I’ve always felt lucky to have many Australian relatives. Not only do I get to visit them, but I get to see them visiting Boise. Australia has a lot in common with Idaho, but you’d never know it if you spent time with my family as they take in our sights and sounds.
Last week, the Aussie visitors were my Australian-born Dad Peter, who lives in the Boston area, and his brother, Malcolm, who lives in the Adelaide Hills of South Australia.
The two are traveling the Pacific Northwest in a rented RV, and they pulled up in our neighborhood last week after a leisurely journey from Palo Alto via the Oregon Coast. They immediately opened a bottle of good Australian wine.
Malcolm has been to the United States many times, but he retains his Aussie ways, including a deep curiosity about the rest of the world and a willingness to comment on his observations. Right away he noted the curious paradox of seeing, from our porch, both a dog towing a bicycle and a bicyclist towing a dog (the dog was riding in a trailer).
Malcolm also did what Australian visitors never fail to do: He interrupted conversations to point out to everyone that he’d seen a squirrel run up a tree. This greatly surprised my children.
(This works in reverse. When I’m in Australia, I can’t help remarking on the spectacular grey-and-pink cockatoos, or galahs, that casually hang around in flocks. My excitement over these astonishing parrot-like creatures bores my cousins deeply).
Australians are also surprised at the size of our pickup trucks (which they call “utes,” for “utility”) and taken aback at our predilection for peanut butter. Malcolm and Peter also went to one of my son James’ baseball games, where a friendly spectator explained the rules. He didn’t flinch when Malcolm called a home run a field goal and the umpire “the judge.”
Other than all these ready-made attractions, I wasn’t sure what to show the worldly Malcolm and Peter. Being Australian, they have traversed Indonesian mountain roads in dysfunctional rental cars and toured Calcutta by rickshaw.
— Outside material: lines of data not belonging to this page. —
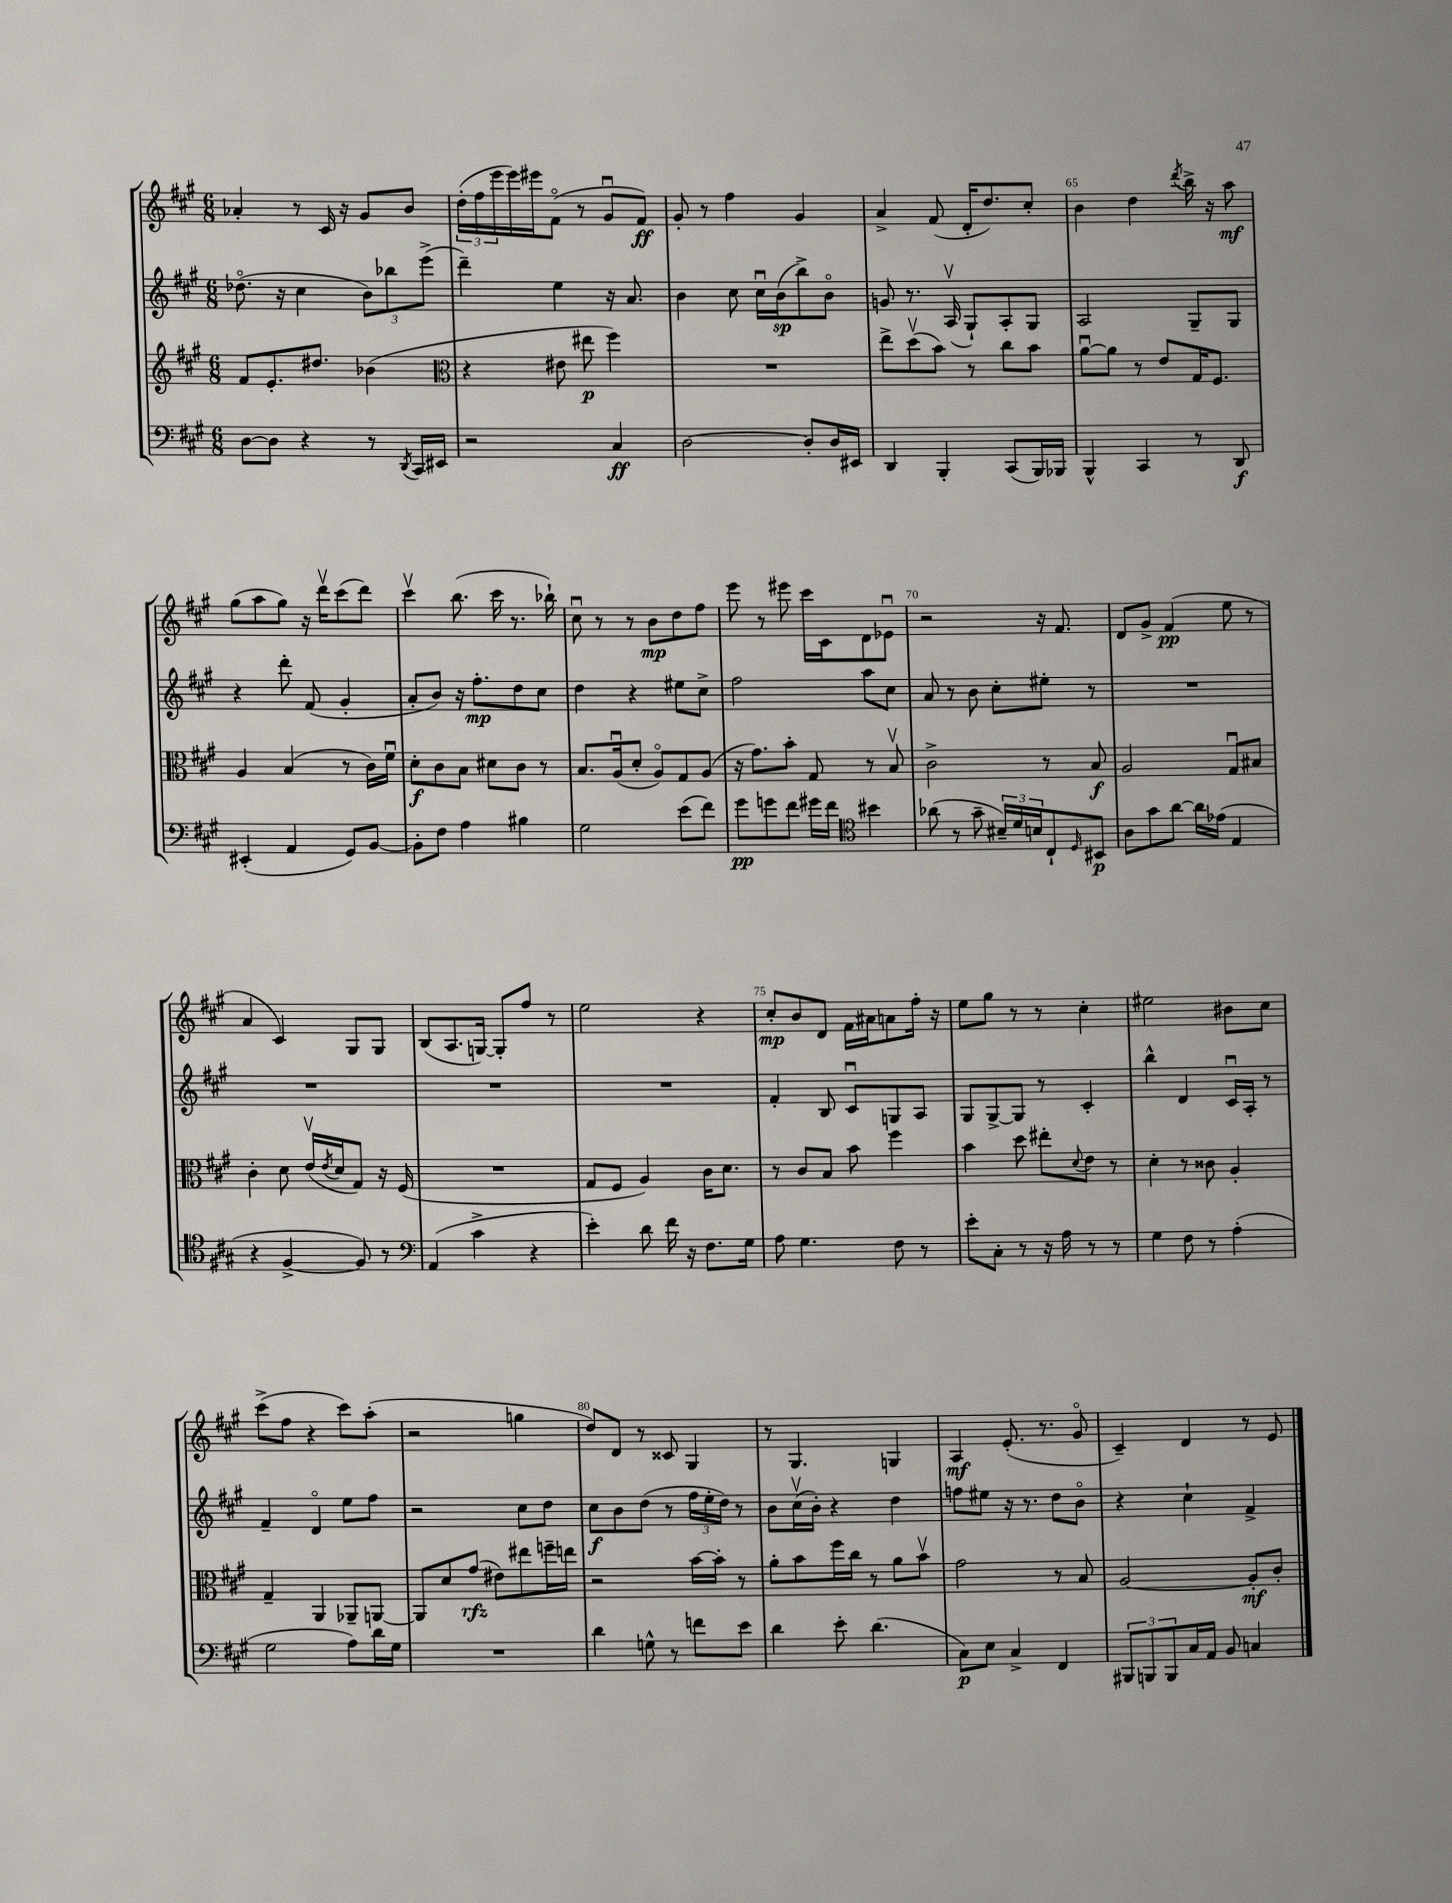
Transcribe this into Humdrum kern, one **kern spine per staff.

**kern	**dynam	**kern	**dynam	**kern	**dynam	**kern	**dynam
*part4	*part4	*part3	*part3	*part2	*part2	*part1	*part1
*staff4	*staff4	*staff3	*staff3	*staff2	*staff2	*staff1	*staff1
*clefF4	*	*clefG2	*	*clefG2	*	*clefG2	*
*k[f#c#g#]	*	*k[f#c#g#]	*	*k[f#c#g#]	*	*k[f#c#g#]	*
*M6/8	*	*M6/8	*	*M6/8	*	*M6/8	*
=61	=61	=61	=61	=61	=61	=61	=61
[8D\L	.	8f#/L	.	(8.dd-X\	.	4a-X'/	.
8D\J]	.	8.e'/	.	.	.	.	.
.	.	.	.	16r	.	.	.
4r	.	.	.	4cc#\	.	8r	.
.	.	8.dd#X/J	.	.	.	.	.
.	.	.	.	.	.	16c#/	.
.	.	.	.	.	.	16r	.
8r	.	(4b-X\	.	12b\L)	.	8g#/L	.
.	.	.	.	12bb-X\	.	.	.
8qDD/	.	.	.	.	.	.	.
16CC#/LL	.	.	.	.	.	8b/J	.
.	.	.	.	(12eee^\J	.	.	.
16EE#X/JJ	.	.	.	.	.	.	.
=62	=62	=62	=62	=62	=62	=62	=62
*	*	*clefC3	*	*	*	*	*
2r	.	4r	.	4ddd~\)	.	(24dd'\LL	.
.	.	.	.	.	.	24ff#\	.
.	.	.	.	.	.	24eee\	.
.	.	.	.	.	.	16eee\)	.
.	.	.	.	.	.	16eee#X\J	.
.	.	8e#X\	.	4ee\	.	(8f#\J	.
.	.	8ee#X\	p	.	.	8r	.
4C#/	ff	4ff#\)	.	16r	.	8g#u/L	.
.	.	.	.	8.a/	.	.	.
.	.	.	.	.	.	8f#/J)	ff
=63	=63	=63	=63	=63	=63	=63	=63
[2D\	.	2.r	.	4b\	.	8g#'/	.
.	.	.	.	.	.	8r	.
.	.	.	.	8cc#\	.	4ff#\	.
.	.	.	.	16cc#u\LL	.	.	.
.	.	.	.	(16b\J	sp	.	.
8D'/L]	.	.	.	8bb^\)	.	4g#/	.
16D/L	.	.	.	8b\J	.	.	.
16EE#X/JJ	.	.	.	.	.	.	.
=64	=64	=64	=64	=64	=64	=64	=64
4DD/	.	8ee^\L	.	8gn/	.	4a^/	.
.	.	(8ddv\	.	8.r	.	.	.
4BBB'/	.	8b\J)	.	.	.	(8f#/	.
.	.	.	.	(16Av/	.	.	.
.	.	8r	.	8G#`/L)	.	16d'/KL	.
.	.	.	.	.	.	8.dd/)	.
(8CC#/L	.	8cc#\L	.	8A'/	.	.	.
16BBB/L)	.	8b\J	.	8G#/J	.	8cc#'/J	.
16BBB-X/JJ	.	.	.	.	.	.	.
=65	=65	=65	=65	=65	=65	=65	=65
4BBB^^/	.	[8au\L	.	2A/	.	4b\	.
.	.	8a\J]	.	.	.	.	.
4CC#/	.	8r	.	.	.	4dd\	.
.	.	8e/L	.	.	.	.	.
.	.	.	.	.	.	8qddd/	.
8r	.	16G#/K	.	8G#~/L	.	16bb^\	.
.	.	8.F#/J	.	.	.	16r	.
8DD/	f	.	.	8G#/J	.	8aa\	mf
!!LO:LB:g=z
=66	=66	=66	=66	=66	=66	=66	=66
(4EE#X'/	.	4A/	.	4r	.	(8gg#\L	.
.	.	.	.	.	.	8aa\	.
4AA/	.	(4B/	.	8ddd'\	.	8gg#\J)	.
.	.	.	.	(8f#/	.	16r	.
.	.	.	.	.	.	16dddv\KL	.
8GG#/L)	.	8r	.	4g#'/	.	(8ccc#\	.
[8BB/J	.	16c#\LL)	.	.	.	8ddd\J)	.
.	.	16f#u\JJ	.	.	.	.	.
=67	=67	=67	=67	=67	=67	=67	=67
8BB'\L]	.	8d'\L	f	8a'/L	.	4ccc#v\	.
8F#\J	.	8c#\	.	8b/J)	.	.	.
4A\	.	8B\J	.	16r	.	(8.bb\	.
.	.	.	.	8.ff#'\L	mp	.	.
.	.	8d#X\L	.	.	.	.	.
.	.	.	.	.	.	16ccc#\	.
4B#X\	.	8c#\J	.	8dd\	.	8.r	.
.	.	8r	.	8cc#\J	.	.	.
.	.	.	.	.	.	16bb-X`\)	.
=68	=68	=68	=68	=68	=68	=68	=68
2G#\	.	8.B/L	.	4dd\	.	8cc#u\	.
.	.	.	.	.	.	8r	.
.	.	(16Au/k	.	.	.	.	.
.	.	8d'/J	.	4r	.	8r	.
.	.	8A/L)	.	.	.	8b\L	mp
(8e\L	.	8G#/	.	8ee#X\L	.	8dd\	.
8f#\J)	.	(8A/J	.	8cc#^\J	.	8ff#\J	.
=69	=69	=69	=69	=69	=69	=69	=69
8g#\L	pp	16r	.	2ff#\	.	8eee\	.
.	.	8.g#\L)	.	.	.	.	.
8gn\	.	.	.	.	.	8r	.
8f#\J	.	8b'\J	.	.	.	8eee#X\	.
16g#X\LL	.	8G#/	.	.	.	16ccc#\LL	.
16f#\JJ	.	.	.	.	.	16c#\J	.
*clefC4	*	*	*	*	*	*	*
4b#X\	.	8r	.	8aa\L	.	8d\	.
.	.	8Bv/	.	8cc#\J	.	8e-Xu\J	.
=70	=70	=70	=70	=70	=70	=70	=70
(8a-X\	.	2c#^\	.	8a/	.	2r	.
8r	.	.	.	8r	.	.	.
8g#~\	.	.	.	8b\	.	.	.
24B#X~/LL)	.	.	.	8cc#'\L	.	.	.
24d/	.	.	.	.	.	.	.
24Bn/J	.	.	.	.	.	.	.
8C#`/	.	8r	.	8ee#X'\J	.	16r	.
.	.	.	.	.	.	8.f#/	.
16qqD/	.	.	.	.	.	.	.
8BB#X/J	p	8B/	f	8r	.	.	.
=71	=71	=71	=71	=71	=71	=71	=71
8A\L	.	2A/	.	2.r	.	8d/L	.
8g#\	.	.	.	.	.	8g#^/J	.
[8a\J	.	.	.	.	.	(4f#/	pp
16a\LL]	.	.	.	.	.	.	.
(16e-X\JJ	.	.	.	.	.	.	.
4E/	.	8G#u/L	.	.	.	8ee\	.
.	.	8B#X/J	.	.	.	8r	.
!!LO:LB:g=z
=72	=72	=72	=72	=72	=72	=72	=72
4r	.	4c#'\	.	2.r	.	4a/	.
[4F#^/	.	8d\	.	.	.	4c#/)	.
.	.	(16ev/LL	.	.	.	.	.
.	.	8qe/	.	.	.	.	.
.	.	16d/J	.	.	.	.	.
8F#/])	.	8G#/J)	.	.	.	8G#/L	.
8r	.	16r	.	.	.	8G#/J	.
.	.	(16F#/	.	.	.	.	.
=73	=73	=73	=73	=73	=73	=73	=73
*clefF4	*	*	*	*	*	*	*
(4AA/	.	2.r	.	2.r	.	(8B/L	.
.	.	.	.	.	.	8.A/	.
4c#^\	.	.	.	.	.	.	.
.	.	.	.	.	.	[16Gn/Jk)	.
.	.	.	.	.	.	8G'/L]	.
4r	.	.	.	.	.	8ff#/J	.
.	.	.	.	.	.	8r	.
=74	=74	=74	=74	=74	=74	=74	=74
4e'\)	.	8G#/L	.	2.r	.	2ee\	.
.	.	8F#/J	.	.	.	.	.
8d\	.	4A/)	.	.	.	.	.
16f#\	.	.	.	.	.	.	.
16r	.	.	.	.	.	.	.
8.F#\L	.	16c#\KL	.	.	.	4r	.
.	.	8.d\J	.	.	.	.	.
16G#\Jk	.	.	.	.	.	.	.
=75	=75	=75	=75	=75	=75	=75	=75
8A\	.	8r	.	4f#'/	.	8cc#'/L	mp
4.G#\	.	8c#/L	.	.	.	8b/	.
.	.	8B/J	.	8B/	.	8d/J	.
.	.	8b\	.	8c#u/L	.	16f#\LL	.
.	.	.	.	.	.	16a#X\J	.
8F#\	.	4ff#\	.	8Gn/	.	8an\	.
8r	.	.	.	8A/J	.	16ff#'\Jk	.
.	.	.	.	.	.	16r	.
=76	=76	=76	=76	=76	=76	=76	=76
8e'\L	.	4b\	.	8G#/L	.	8ee\L	.
8C#'\J	.	.	.	[8G#^/	.	8gg#\J	.
8r	.	8dd\	.	8G#/J]	.	8r	.
16r	.	8ee#X'\L	.	8r	.	8r	.
16A\	.	.	.	.	.	.	.
.	.	8qqd/	.	.	.	.	.
8r	.	8e\J	.	4c#'/	.	4cc#'\	.
8r	.	8r	.	.	.	.	.
=77	=77	=77	=77	=77	=77	=77	=77
4G#\	.	4d'\	.	4bb^^\	.	2ee#X\	.
8F#\	.	8r	.	4d/	.	.	.
8r	.	8c##X\	.	.	.	.	.
(4A'\	.	4A'/	.	16c#u/LL	.	8b#X\L	.
.	.	.	.	16A'/JJ	.	.	.
.	.	.	.	8r	.	8cc#\J	.
!!LO:LB:g=z
=78	=78	=78	=78	=78	=78	=78	=78
2G#\	.	4G#~/	.	4f#~/	.	(8ccc#^\L	.
.	.	.	.	.	.	8ff#\J	.
.	.	4AA/	.	4d/	.	4r	.
8A\L)	.	8AA-X~/L	.	8ee\L	.	8ccc#\L)	.
16d\L	.	[8AAn/J	.	8ff#\J	.	(8aa'\J	.
16G#\JJ	.	.	.	.	.	.	.
=79	=79	=79	=79	=79	=79	=79	=79
2.r	.	8AA/L]	.	2r	.	2r	.
.	.	8d/	.	.	.	.	.
.	.	(8g#/J	rfz	.	.	.	.
.	.	8e#X\L)	.	.	.	.	.
.	.	8ee#X\	.	8cc#\L	.	4ggn\	.
.	.	16ffn~\L	.	8dd\J	.	.	.
.	.	16een\JJ	.	.	.	.	.
=80	=80	=80	=80	=80	=80	=80	=80
4d\	.	2r	.	8cc#\L	f	8dd/L)	.
.	.	.	.	8b\	.	8d/J	.
8Gn^^\	.	.	.	(8dd\J	.	8r	.
8r	.	.	.	8r	.	8c##X/	.
8fn\L	.	[16b\LL	.	24ff#\LL	.	4G#/	.
.	.	.	.	24ee'\	.	.	.
.	.	16b'\JJ]	.	.	.	.	.
.	.	.	.	24dd\JJ)	.	.	.
8e\J	.	8r	.	8r	.	.	.
=81	=81	=81	=81	=81	=81	=81	=81
4d\	.	8a'\L	.	8b\L	.	8r	.
.	.	8b\	.	(16cc#v\L	.	4.G#/	.
.	.	.	.	16b'\JJ)	.	.	.
8e'\	.	16ff#\L	.	4r	.	.	.
.	.	16cc#\JJ	.	.	.	.	.
(4.d\	.	8r	.	.	.	.	.
.	.	8a\L	.	4dd\	.	4Gn/	.
.	.	8bv\J	.	.	.	.	.
=82	=82	=82	=82	=82	=82	=82	=82
8C#\L)	p	2g#\	.	8ffn\L	.	4A/	mf
8E\J	.	.	.	8ee#X\J	.	.	.
4C#^/	.	.	.	16r	.	(8.e'/	.
.	.	.	.	8.r	.	.	.
.	.	.	.	.	.	8.r	.
4FF#/	.	8r	.	8dd\L	.	.	.
.	.	8B/	.	8b\J	.	8g#/	.
=83	=83	=83	=83	=83	=83	=83	=83
12BBB#X/L	.	[2A/	.	4r	.	4c#~/)	.
12BBBn/	.	.	.	.	.	.	.
12BBB/	.	.	.	.	.	.	.
16C#/L	.	.	.	4cc#`\	.	4d/	.
16AA/JJ	.	.	.	.	.	.	.
8BB/	.	.	.	.	.	.	.
4Cn/	.	8A'/L]	mf	4f#^/	.	8r	.
.	.	8c#'/J	.	.	.	8e/	.
==	==	==	==	==	==	==	==
*-	*-	*-	*-	*-	*-	*-	*-
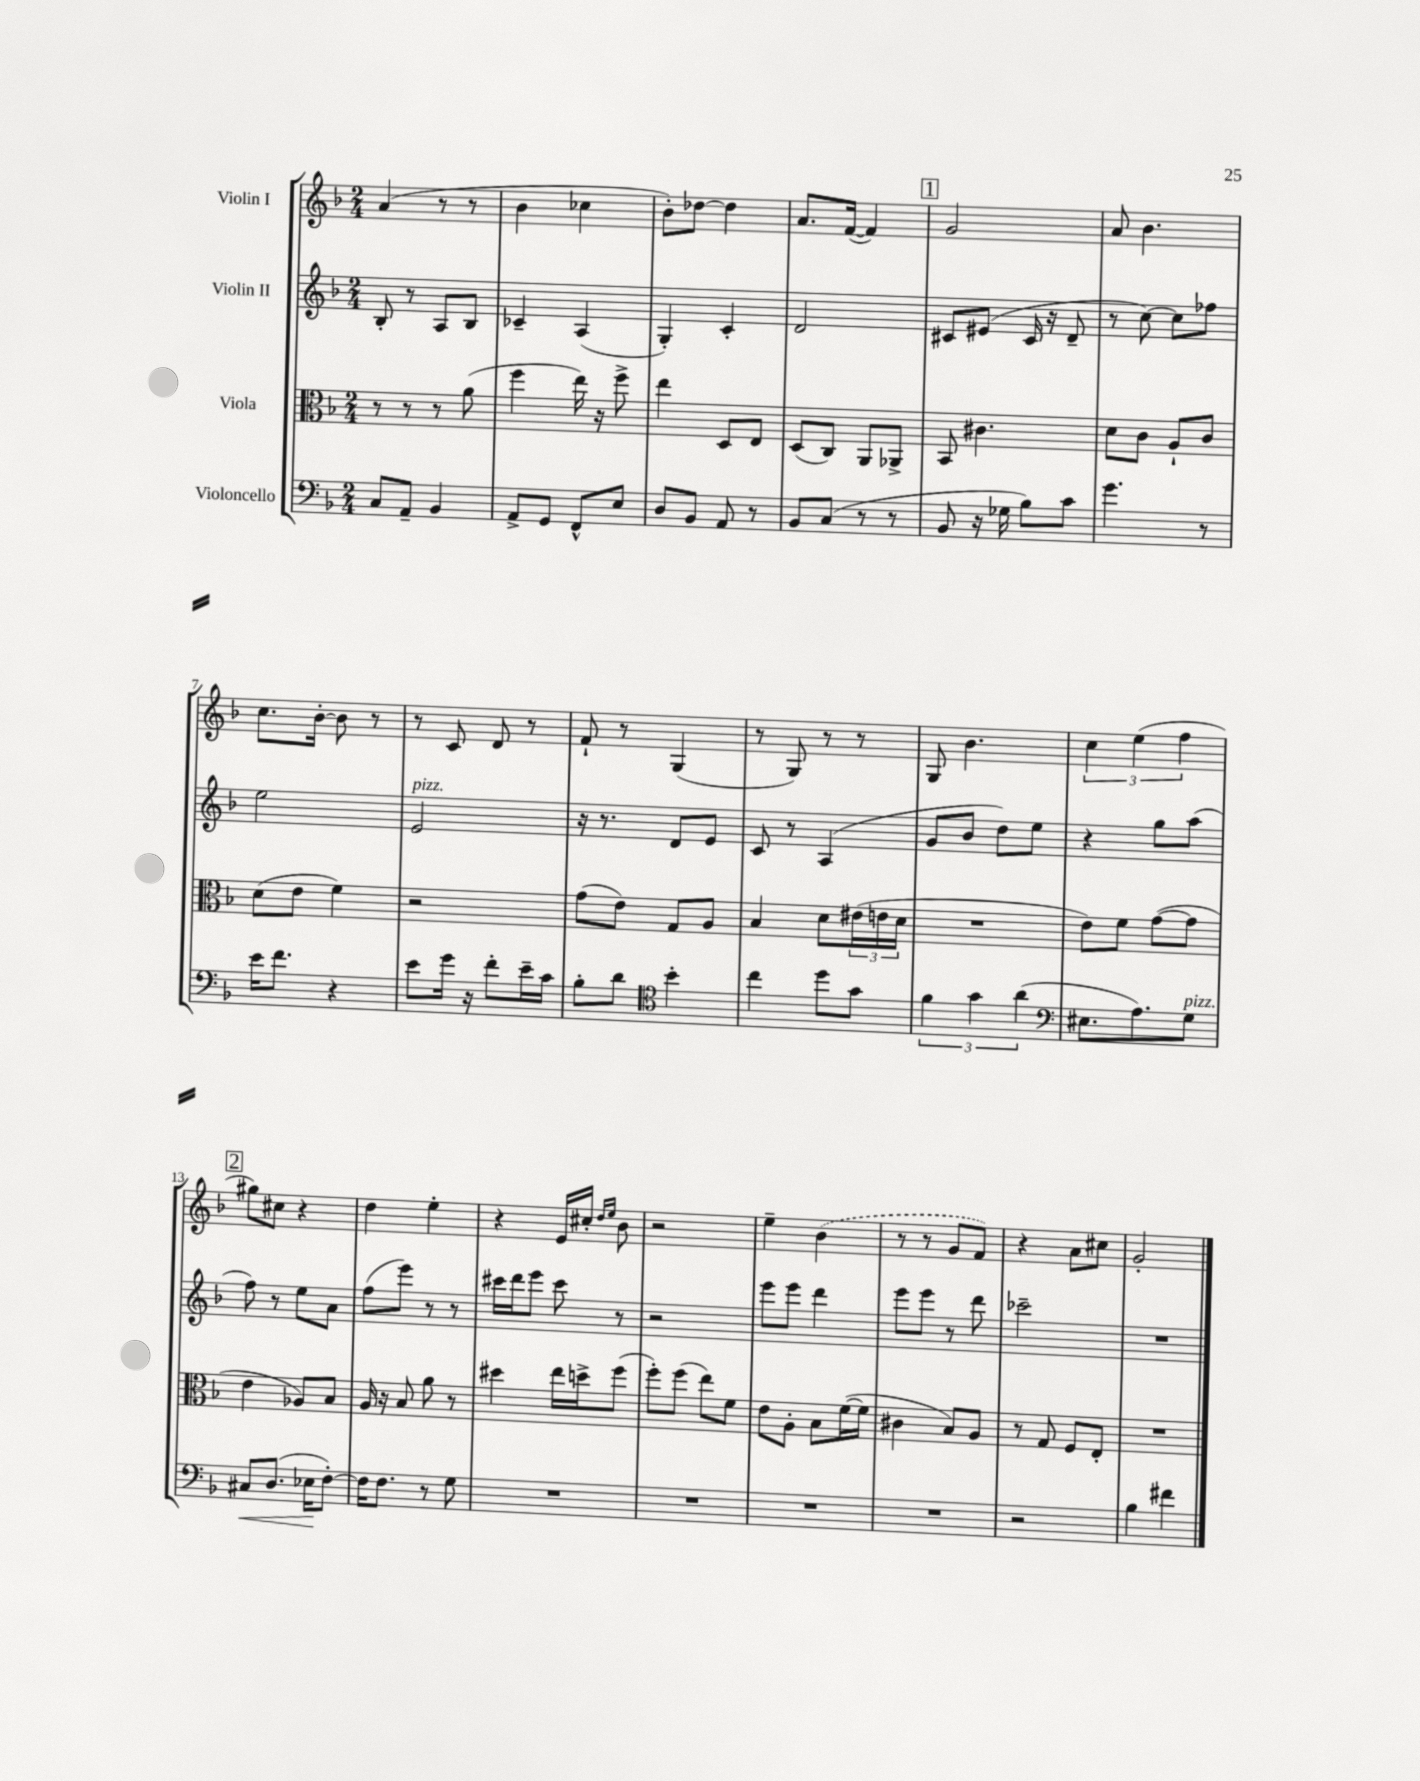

My dad has been to Boise many times.
Luckily, Boise has the distinction of using underground hot water to heat many large downtown buildings. As a transplant, I’ve always found this interesting, and I had a feeling Malcolm and Peter would too.
Tours are available for the asking. And so it was that we went to the state Division of Public Works to see the inner workings of the geothermal system that heats eight state-owned office buildings and the Idaho Statehouse. There are three other such systems in the city. Malcolm had heard tales of the hot springs in rural Idaho, but when I tried to explain we heat large buildings with natural hot water, it was clear he didn’t believe me. Maybe that’s because Aussies live in a state of perennial water shortage.
Ric Johnston, facilities manager for the division, took us into the passage beneath the state buildings and showed us a heat exchanger. As we spoke, hot water traveled above our heads in huge insulated pipes. Framed maps and diagrams on the walls converted the unassuming concrete passage into a visitors center for the engineeringly inclined.
Later, Ric took us out to see the wellhead. All the while, he patiently answered questions geothermal, geographical and geopolitical.
This unorthodox sightseeing idea was just the ticket. Geothermal is nothing new to Idaho or to Boise, where the Artesian Hot and Cold Water Company Limited was formed in 1891.
But you just don’t get this kind of close-up look at a free heat source very often on your travels. My father, who lives in the expensively heated state of Massachusetts, was especially amazed.
Geothermal water is not only saving the state of Idaho an estimated $1 million a year in heating. It’s also supplying the kind of experience that I know family and friends will hear about when these travelers return to their respective homes.
Anne Wallace Allen is managing editor of Idaho Business Review.